Frequently Asked Questions

Common MRI and Imaging Questions

Common Questions You Might Have

1. Why is an MRI so noisy?

The sounds that come from the MRI scanner are actually vibrations. An MRI machine consists of one large electromagnet, called the main magnet, and three smaller electromagnets called gradients. To make an image, current is rapidly applied to the gradient coils which cause them to interact with the main magnet with great force. This creates the “banging” sound commonly associated with the machine. At Hope Imaging, we provide ear plugs and/or headphones to patients during the exam. While these often don’t completely cancel out all the noise, they do help. Patients wearing headphones may listen to their choice of music during the scan.

2. Why is there such a big concern about medical devices and metal in or on my body?

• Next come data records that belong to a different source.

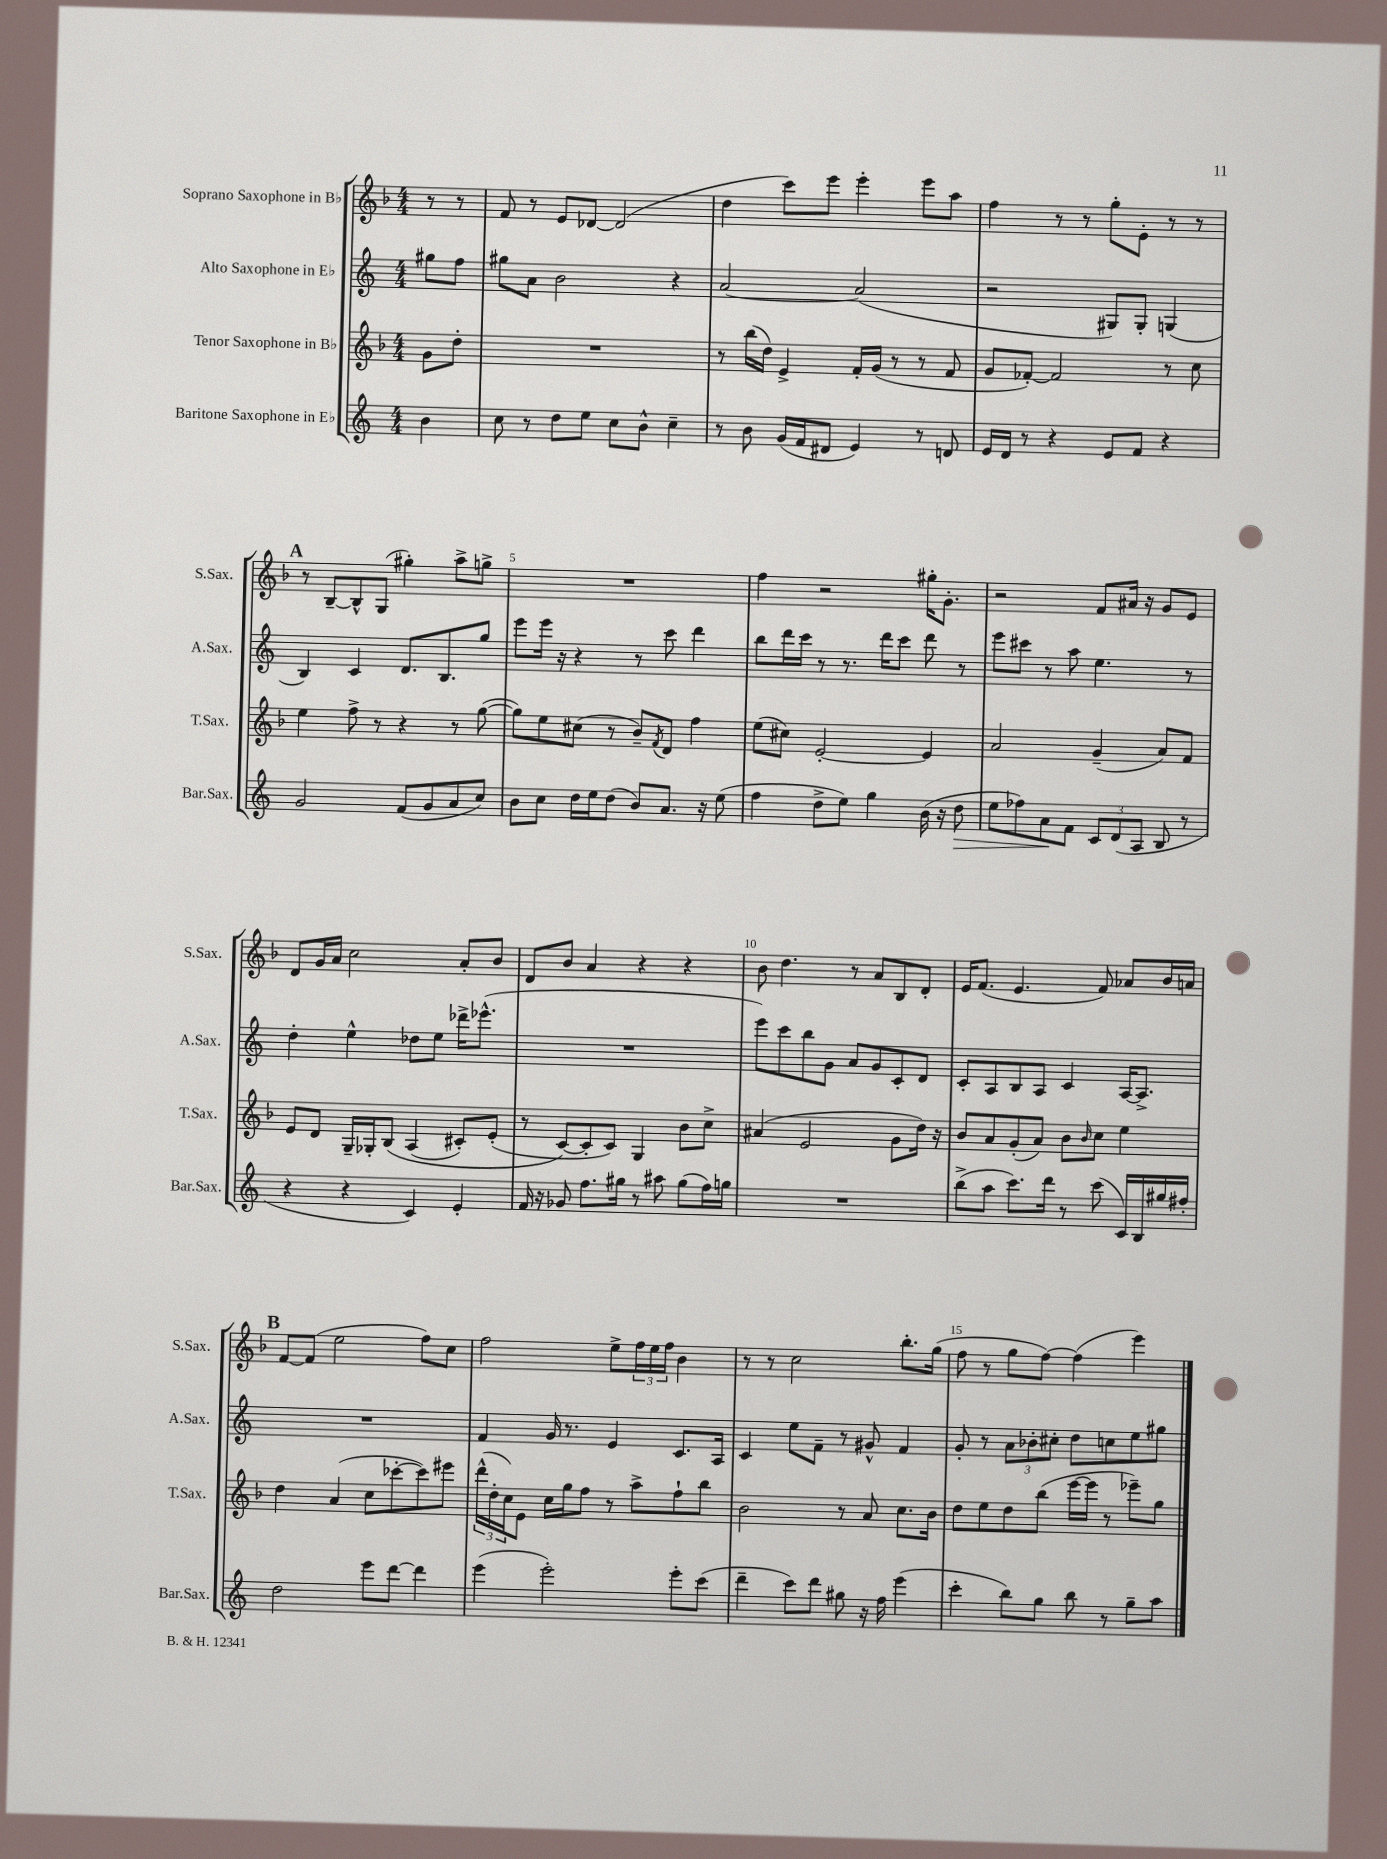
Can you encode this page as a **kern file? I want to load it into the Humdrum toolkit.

**kern	**kern	**kern	**kern
*staff4	*staff3	*staff2	*staff1
*clefG2	*clefG2	*clefG2	*clefG2
*k[]	*k[b-]	*k[]	*k[b-]
*M4/4	*M4/4	*M4/4	*M4/4
4b	8g	8gg#	8r
.	8dd'	8ff	8r
=	=	=	=
8cc	1r	8gg#	8f
8r	.	8a	8r
8dd	.	2b	8e
8ee	.	.	[8d-
8cc	.	.	(2d-]
8b^^	.	.	.
4cc~	.	4r	.
=	=	=	=
8r	8r	[2a	4dd
8b	(16bb-	.	.
.	16dd)	.	.
(16g	4e^	.	8ccc)
16f	.	.	.
8d#	.	.	8eee
4e)	16f'	(2a]	4eee'
.	(16g	.	.
.	8r	.	.
8r	8r	.	8eee
8d	8f	.	8aa
=	=	=	=
16e	8g	2r	4ff
16d	.	.	.
8r	[8f-')	.	.
4r	2f-]	.	8r
.	.	.	8r
8e	.	8G#)	8gg'
8f	.	8G#'	8e'
4r	8r	(4G	8r
.	8cc	.	8r
=	=	=	=
2g	4ee	4B)	8r
.	.	.	[8B-~
.	8ff^	4c	8B-^^]
.	8r	.	(8G
(8f	4r	8.d	4gg#')
8g	.	.	.
.	.	8.B	.
8a	8r	.	8aa^
8cc)	([8gg	8gg	8gg^
=	=	=	=
8b	8gg])	8eee	1r
8cc	8ee	16eee	.
.	.	16r	.
16dd	(8cc#	4r	.
16ee	.	.	.
(8dd	8r	.	.
8b)	8b-~)	8r	.
.	8qf	.	.
8.a	8d	8ccc	.
.	4ff	4ddd	.
16r	.	.	.
(8ee	.	.	.
=	=	=	=
4ff	(8ee	8bb	4ff
.	8cc#)	16ddd	.
.	.	16ccc	.
8dd^	[2e'	8r	2r
8ee)	.	8.r	.
4gg	.	.	.
.	.	16ddd	.
.	.	8ccc	.
(16b	4e]	8ddd	16gg#'
16r	.	.	8.g'
8dd	.	8r	.
=	=	=	=
8ee	2a	8eee	2r
8ff-)	.	8ccc#	.
8a	.	8r	.
8f	.	8aa	.
12c	(4g~	4.ee	8f
(12d	.	.	.
.	.	.	16a#
12A	.	.	.
.	.	.	16r
8B	8a)	.	8g
8r	8f	8r	8e
=	=	=	=
4r	8e	4dd'	8d
.	8d	.	16g
.	.	.	16a
4r	16G~	4ee^^	2cc
.	16G-'	.	.
.	&(8B-	.	.
4c)	(4A	8dd-	.
.	.	8ee	.
4e'	8c#')	16ddd-^	8a'
.	.	(8.eee-^^	.
.	(8e'	.	8b-
=	=	=	=
16f	8r	1r	8d
16r	.	.	.
8g-	[8c&)	.	8b-
8.ff	8c']	.	4a
.	8c)	.	.
16gg#	.	.	.
8r	4G	.	4r
8aa#	.	.	.
(8gg#	8b-	.	4r
16ff)	8cc^	.	.
16gg	.	.	.
=	=	=	=
1r	(4a#	8eee)	8b-
.	.	8ccc	4.dd
.	2e	8bb	.
.	.	8g	.
.	.	8a	8r
.	.	8g	8a
.	8g	8c'	8B-
.	16dd)	8d	8d'
.	16r	.	.
=	=	=	=
(8bb^	8b-	8c'	16e
.	.	.	(8.f
8aa	8a	8A	.
8.ccc)	(8g'	8B	4.e
.	8a)	8A	.
16ddd	.	.	.
8r	8b-	4c	.
.	16qqb-	.	.
(8ccc	8cc	.	8f)
16c)	4ee	[16A	8a-
16B	.	8.A^]	.
16gg#	.	.	16b-
16ff#'	.	.	16a
=	=	=	=
2dd	4dd	1r	[8f
.	.	.	(8f]
.	(4a	.	2ee
8eee	8cc	.	.
[8ddd	[8ccc-'	.	.
4ddd]	8ccc-])	.	8ff)
.	8eee#	.	8cc
=	=	=	=
(4eee	(24ddd^^	4f	2ff
.	24dd'	.	.
.	24cc)	.	.
.	8e	.	.
2eee')	16cc	16g	.
.	16gg	8.r	.
.	8ff	.	.
.	8r	4e	8ee^
.	8aa^	.	24ff
.	.	.	24ee
.	.	.	24ff
8eee'	8ff`	8.c	4b-
(8ccc	8bb-	.	.
.	.	16A	.
=	=	=	=
4ddd~	2b-	4c	8r
.	.	.	8r
8ccc)	.	8ee	2cc
8ddd	.	8f~	.
8gg#	8r	8r	.
16r	8a	8g#^^	.
16ff	.	.	.
(4eee	8.cc	4f	8.bb-'
.	16b-	.	(16gg
=	=	=	=
4ccc'	8dd	8g'	8ff
.	8ee	8r	8r
8bb)	8dd	12a	8gg
.	.	12b-'	.
8gg	(8bb-	.	[8ff)
.	.	12cc#'	.
8bb	[16eee	8dd	(4ff]
.	16eee]	.	.
8r	8r	8cc	.
8gg~	8eee-~)	8ee	4eee)
8aa	8gg	8gg#	.
==	==	==	==
*-	*-	*-	*-
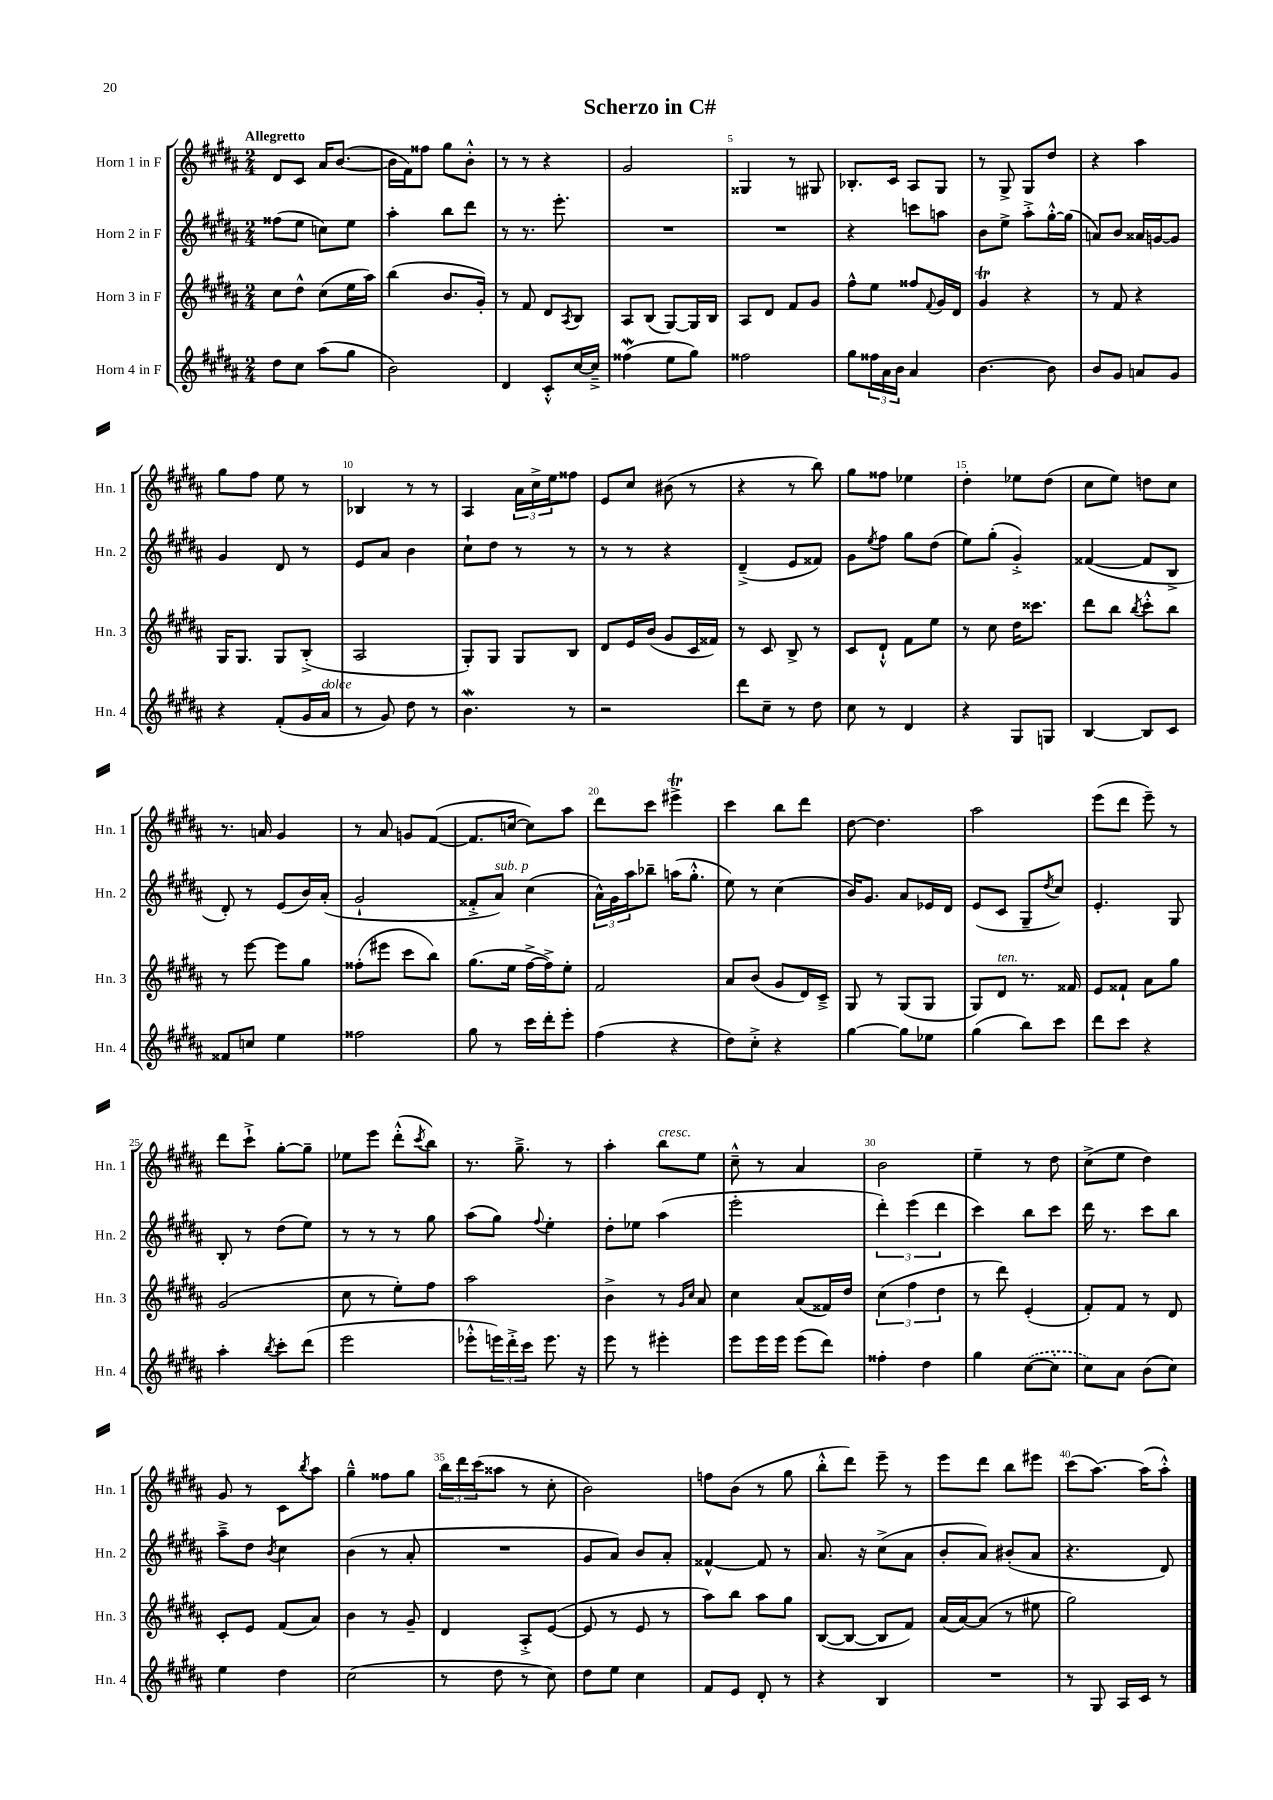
\header { title = "Scherzo in C#" }
<<
\new StaffGroup <<
\new Staff = "s0" \with { instrumentName = "Horn 1 in F" shortInstrumentName = "Hn. 1" } {
    \clef treble \key b \major \numericTimeSignature \time 2/4 \tempo "Allegretto"
    dis'8 cis'8 ais'16 b'8.~( |
    b'16 fis'16) fisis''8 gis''8 b'8-.-^ |
    r8 r8 r4 |
    gis'2 |
    gisis4 r8 gis8 |
    bes8.-. cis'16 ais8 gis8 |
    r8 gis8-> gis8 dis''8 |
    r4 ais''4 |
    gis''8 fis''8 e''8 r8 |
    bes4 r8 r8 |
    ais4 \tuplet 3/2 { ais'16 cis''16-> e''16 } fisis''8 |
    e'8 cis''8 bis'8( r8 |
    r4 r8 b''8) |
    gis''8 fisis''8 ees''4 |
    dis''4-. ees''8 dis''8( |
    cis''8 e''8) d''8 cis''8 |
    r8. a'16 gis'4 |
    r8 ais'8 g'8 fis'8~( |
    fis'8. c''16~ c''8) ais''8 |
    dis'''8 cis'''8 eis'''4->\trill |
    cis'''4 b''8 dis'''8 |
    dis''8~ dis''4. |
    ais''2 |
    e'''8( dis'''8 e'''8--) r8 |
    dis'''8 cis'''8-!-> gis''8~-. gis''8-- |
    ees''8 e'''8 dis'''8-.-^( \acciaccatura { cis'''8 } b''8) |
    r8. gis''8.---> r8 |
    ais''4-. b''8^\markup { \italic "cresc." } e''8 |
    cis''8---^ r8 ais'4 |
    b'2 |
    e''4-- r8 dis''8 |
    cis''8->( e''8 dis''4) |
    gis'8 r8 cis'8 \acciaccatura { b''8 } ais''8 |
    gis''4---^ fisis''8 gis''8 |
    \tuplet 3/2 { b''16 dis'''16 cis'''16( } aisis''8 r8 cis''8-. |
    b'2) |
    f''8 b'8( r8 gis''8 |
    b''8-.-^ dis'''8) e'''8-- r8 |
    e'''8 dis'''8 b''8 eis'''8 |
    cis'''8( ais''8.~) ais''16( ais''8-.-^) \bar "|." |
}
\new Staff = "s1" \with { instrumentName = "Horn 2 in F" shortInstrumentName = "Hn. 2" } {
    \clef treble \key b \major \numericTimeSignature \time 2/4
    fisis''8( e''8 c''8) e''8 |
    ais''4-. b''8 dis'''8 |
    r8 r8. e'''8.-. |
    R2 |
    R2 |
    r4 c'''8 a''8 |
    b'8 e''8-> ais''8-.-> gis''16~-.-^ gis''16( |
    a'8) b'8 aisis'16 g'16~ g'8 |
    gis'4 dis'8 r8 |
    e'8 ais'8 b'4 |
    cis''8-! dis''8 r8 r8 |
    r8 r8 r4 |
    dis'4--->( e'8 fisis'8) |
    gis'8 \acciaccatura { e''8 } fis''8 gis''8 dis''8( |
    e''8) gis''8-.( gis'4-.->) |
    fisis'4~( fisis'8 b8-> |
    dis'8-.) r8 e'8( b'16) ais'16-.( |
    gis'2-! |
    fisis'8-.-> ais'8^\markup { \italic "sub. p" }) cis''4( |
    \tuplet 3/2 { ais'16-^) gis'16 ais''16 } bes''8-- a''16( gis''8.-.-^ |
    e''8) r8 cis''4( |
    b'16) gis'8. ais'8 ees'16 dis'16 |
    e'8( cis'8 gis8-- \acciaccatura { dis''8 } cis''8) |
    e'4.-. gis8 |
    b8-. r8 dis''8( e''8) |
    r8 r8 r8 gis''8 |
    ais''8( gis''8) \appoggiatura { fis''8 } e''4-. |
    dis''8-. ees''8 ais''4( |
    e'''2-. |
    \tuplet 3/2 { dis'''4-.) e'''4( dis'''4 } |
    cis'''4) b''8 cis'''8 |
    dis'''16 r8. cis'''8 b''8 |
    ais''8---> dis''8 \acciaccatura { b'8 } cis''4 |
    b'4( r8 ais'8-. |
    R2 |
    gis'8 ais'8) b'8 ais'8-. |
    fisis'4~-^ fisis'8 r8 |
    ais'8. r16 cis''8->( ais'8 |
    b'8-. ais'8) bis'8-.( ais'8 |
    r4. dis'8) \bar "|." |
}
\new Staff = "s2" \with { instrumentName = "Horn 3 in F" shortInstrumentName = "Hn. 3" } {
    \clef treble \key b \major \numericTimeSignature \time 2/4
    cis''8 dis''8-^ cis''8( e''16 ais''16) |
    b''4( b'8. gis'16-.) |
    r8 fis'8 dis'8 \acciaccatura { ais8 } b8 |
    ais8 b8( gis8~) gis16 b16 |
    ais8 dis'8 fis'8 gis'8 |
    fis''8-^ e''8 fisis''8 \appoggiatura { fis'8 } gis'16 dis'16 |
    gis'4\trill r4 |
    r8 fis'8 r4 |
    gis16 gis8. gis8 b8-.->( |
    ais2 |
    gis8-.) gis8 gis8 b8 |
    dis'8 e'16 b'16( gis'8 cis'16 fisis'16) |
    r8 cis'8 b8-> r8 |
    cis'8 dis'8-!-^ fis'8 e''8 |
    r8 cis''8 dis''16 cisis'''8. |
    dis'''8 b''8 \acciaccatura { b''8 } cis'''8-.-^ b''8 |
    r8 e'''8~ e'''8 gis''8 |
    fisis''8-.( eis'''8 cis'''8 b''8) |
    gis''8.( e''16 fis''16~-> fis''16->) e''8-. |
    fis'2 |
    ais'8 b'8( gis'8 dis'16) cis'16---> |
    gis8 r8 gis8( gis8 |
    gis8) dis'8^\markup { \italic "ten." } r8. fisis'16 |
    e'8 fisis'8-! ais'8 gis''8 |
    gis'2( |
    cis''8 r8 e''8-.) fis''8 |
    ais''2 |
    b'4-> r8 \grace { gis'16 cis''16 } ais'8 |
    cis''4 ais'8( fisis'16) dis''16 |
    \tuplet 3/2 { cis''4( fis''4 dis''4 } |
    r8 dis'''8) e'4-.( |
    fis'8-.) fis'8 r8 dis'8 |
    cis'8-. e'8 fis'8( ais'8) |
    b'4 r8 gis'8-- |
    dis'4 ais8-.-> e'8~( |
    e'8 r8 e'8 r8 |
    ais''8) b''8 ais''8 gis''8 |
    b8~( b8~ b8 fis'8) |
    ais'16( ais'16~) ais'8( r8 eis''8 |
    gis''2) \bar "|." |
}
\new Staff = "s3" \with { instrumentName = "Horn 4 in F" shortInstrumentName = "Hn. 4" } {
    \clef treble \key b \major \numericTimeSignature \time 2/4
    dis''8 cis''8 ais''8( gis''8 |
    b'2) |
    dis'4 cis'8-.-^ cis''16~ cis''16---> |
    fisis''4\mordent( e''8 gis''8) |
    fisis''2 |
    gis''8 \tuplet 3/2 { fisis''16 ais'16 b'16 } ais'4 |
    b'4.~ b'8 |
    b'8 gis'8 a'8 gis'8 |
    r4 fis'8-.( gis'16 ais'16^\markup { \italic "dolce" } |
    r8 gis'8) dis''8 r8 |
    b'4.\mordent r8 |
    r2 |
    dis'''8 cis''8-- r8 dis''8 |
    cis''8 r8 dis'4 |
    r4 gis8 g8 |
    b4~ b8 cis'8 |
    fisis'8 c''8 e''4 |
    fisis''2 |
    gis''8 r8 cis'''16 dis'''16-. e'''8-. |
    fis''4( r4 |
    dis''8) cis''8-.-> r4 |
    gis''4~ gis''8 ees''8 |
    gis''4( b''8) cis'''8 |
    dis'''8 cis'''8 r4 |
    ais''4-. \acciaccatura { b''8 } cis'''8-. dis'''8( |
    e'''2 |
    ees'''8-.-^ \tuplet 3/2 { e'''16) dis'''16-.-> cis'''16 } e'''8. r16 |
    e'''8 r8 eis'''4-. |
    e'''8 e'''16 e'''16 e'''8( dis'''8) |
    fisis''4-. dis''4 |
    gis''4 \once \slurDashed cis''8~( cis''8-. |
    cis''8) ais'8 b'8( cis''8) |
    e''4 dis''4 |
    cis''2( |
    r8 dis''8 r8 cis''8) |
    dis''8 e''8 cis''4 |
    fis'8 e'8 dis'8-. r8 |
    r4 b4 |
    R2 |
    r8 gis8 ais16 cis'16 r8 \bar "|." |
}
>>
>>
\layout { \context { \Score \override BarNumber.break-visibility = ##(#f #t #t) barNumberVisibility = #(every-nth-bar-number-visible 5) } }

Most scanners used in medical imaging have a main magnetic field strength of 1.5 Tesla, which is approximately 30,000 times the earth’s magnetic pull. This powerful magnetic field is always on – even when images are not being taken – and is attracted to certain metals. This means that the closer an external object gets to the center of the magnet, the stronger the pull. This pull can cause objects to move suddenly and potentially create a projectile that can cause injury to anyone close by. Metal in the body can also be affected by the magnetic pull unless it is anchored in bone and is nonferrous. For this reason, any type of metal, including shrapnel, bullets, and metal flecks from grinding, that could be embedded in your body, especially the eyes, needs to be evaluated.

3. How long will the test take?

The actual exam time depends on the type of test ordered. Some exams are as short as 20 minutes while others are close to an hour. Each scan takes between 2-5 minutes. Just like taking a picture with a camera, if the patient moves, the images will be blurry and the entire scan will have to be repeated, which means a longer exam time.

4. What if I am nervous or anxious?

Our MRI staff and technologists are experienced caring healthcare professionals who answer any and all patient questions to help them relax and make it through the exam comfortably.